Recycling for the removal of Pb(II) by a pristine SA-Zn-HZ, saturated SA-Zn-HZ (SA-Zn-HZ-Pb (40.5%)), and saturated SA-Zn-HZ after calcination; b pristine SA-Zn3Al-HT, saturated SA-Zn3Al-HT (SA-Zn-HZ-Pb (35.0%)), and saturated SA-Zn3Al-HT after calcination. Initial Pb(II) concentration 100 ppm; adsorbent dose 0.5 g L−1; contact time 24 h, solution pH 6.0 ± 0.1; temperature 30 °C

The maximum adsorption capacities of the SA-Zn-HZ and SA-Zn3Al-HT for Pb(II) based on Langmuir isotherm model are 684.9 and 555.6 mg/g, respectively, higher than those of other hydrotalcite-based adsorbents and most of other inorganic adsorbents such as the graphene oxide, carbon nanotubes, and activated carbon-based adsorbents (Table 4). The superior adsorption properties together with the low-cost and the ease of preparation make the SA-Zn-HZ and SA-Zn3Al-HT highly competitive scavengers for Pb(II) removal from the wastewater.

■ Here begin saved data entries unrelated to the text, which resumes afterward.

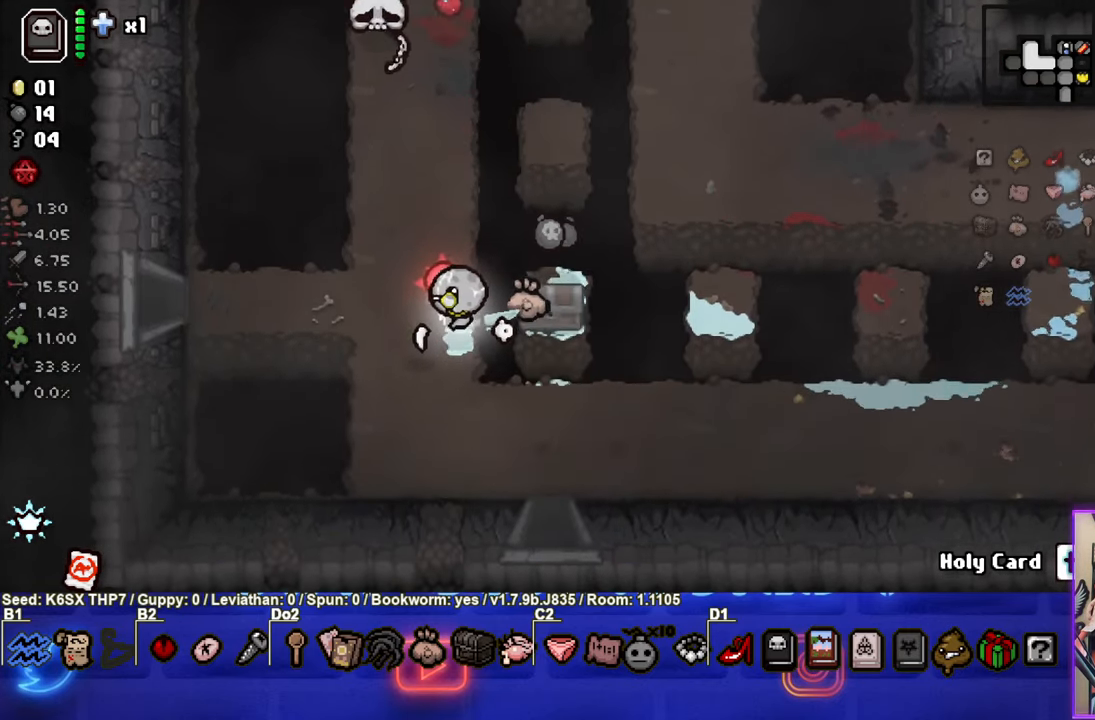
{"dt_ms": 1000, "buttons": [], "left_stick": "down-right"}
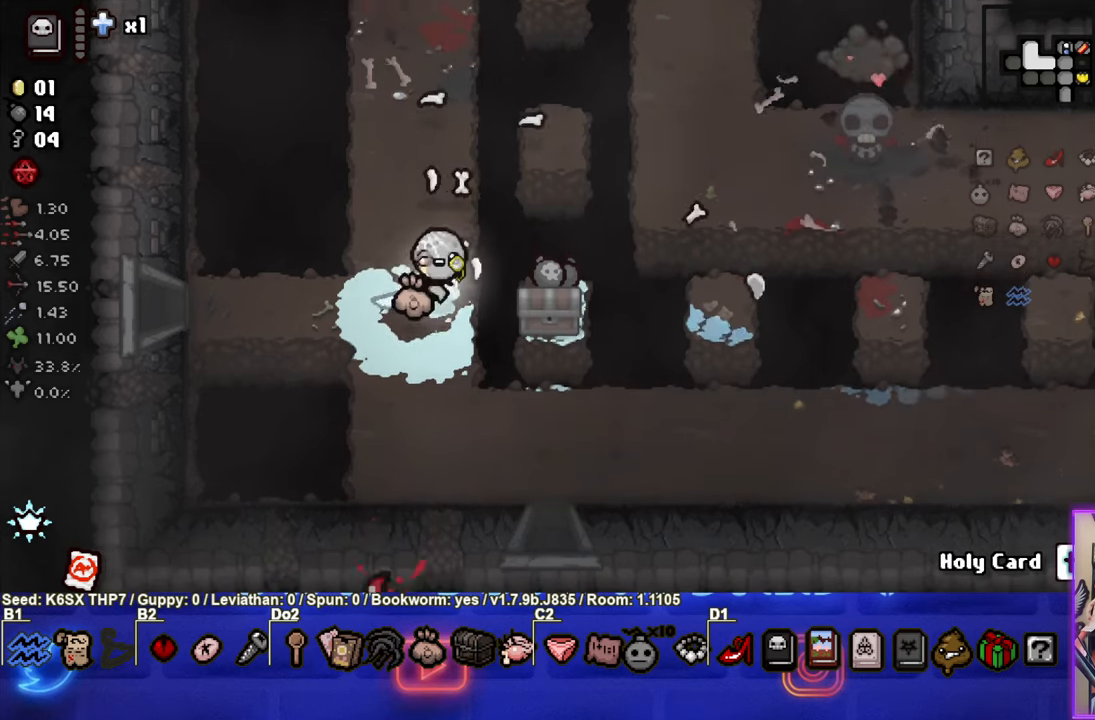
{"dt_ms": 500, "buttons": [], "left_stick": "down-left", "events": [[50, "left_stick", "right"], [467, "left_stick", "down-left"]]}
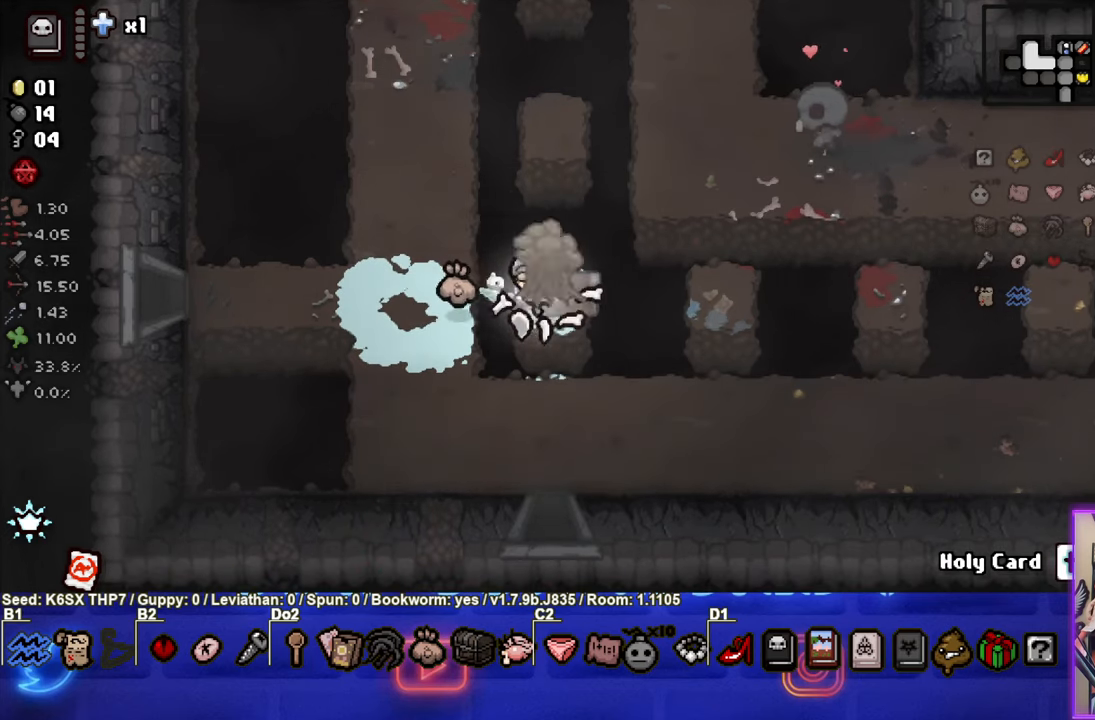
{"dt_ms": 500, "buttons": [], "left_stick": "up-right", "events": [[183, "left_stick", "up-right"]]}
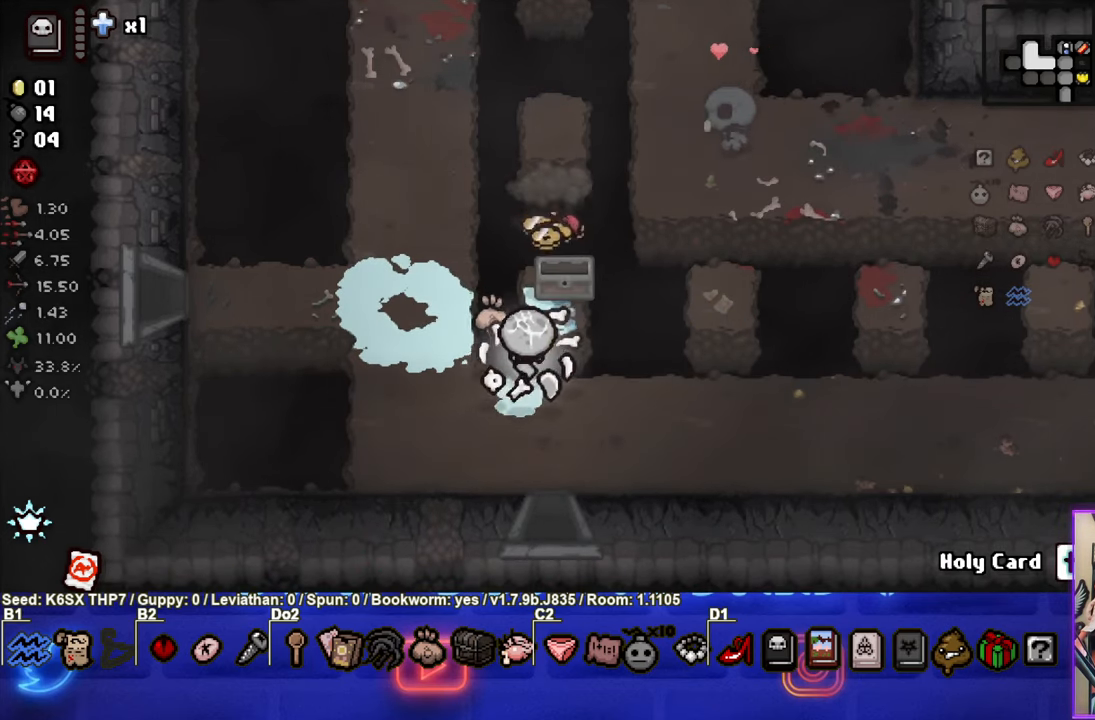
{"dt_ms": 500, "buttons": [], "left_stick": "left", "events": [[150, "left_stick", "up"], [250, "left_stick", "up-left"], [383, "left_stick", "left"]]}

Table 4 Comparison of Pb(II) adsorption capacities of SA-Zn-HZ and SA-Zn3Al-HT with other inorganic adsorbents

Conclusions

We have demonstrated the textural properties, Pb(II) adsorption properties, adsorption kinetics, and possible adsorption mechanism of silica aerogel supported hydrozincite and Zn-Al-CO3 2− hydrotalcite. The both supported hydrozincite and Zn/Al-CO3 2− hydrotalcite possess ultra-thin thickness (< 5 nm) and high surface area. In the batch Pb(II) adsorption experiments, the adsorption data fitted well with the Langmuir isotherm model and pseudo-second-order kinetic model, indicating a surface chemisorption process. The saturated adsorption capacities calculated based on Langmuir isotherm model are 684.9 and 555.6 mg/g for the supported hydrozincite and Zn/Al-CO3 2− hydrotalcite, respectively, close to the experiment values and higher than the adsorption capacities of other hydrotalcite-based adsorbents and most of other inorganic adsorbents reported previously. After the adsorption, the Pb(II) species adsorbed on the adsorbents exist in form of hydrocerussite and the XRD diffraction peaks of hydrozincite or Zn/Al-CO3 2− hydrotalcite disappeared, demonstrating the nature of the adsorption is probably the precipitation conversion of hydrozincite or Zn/Al-CO3 2− hydrotalcite into hydrocerussite with a low solubility product constant in the Pb(II) solution. Finally, this work would provide a reference for developing novel heavy metal ion absorbents, e.g., immobilization toxic metal ions on the surface of the adsorbents in form of special precipitates with low solubility product constants by precipitation transformation reactions.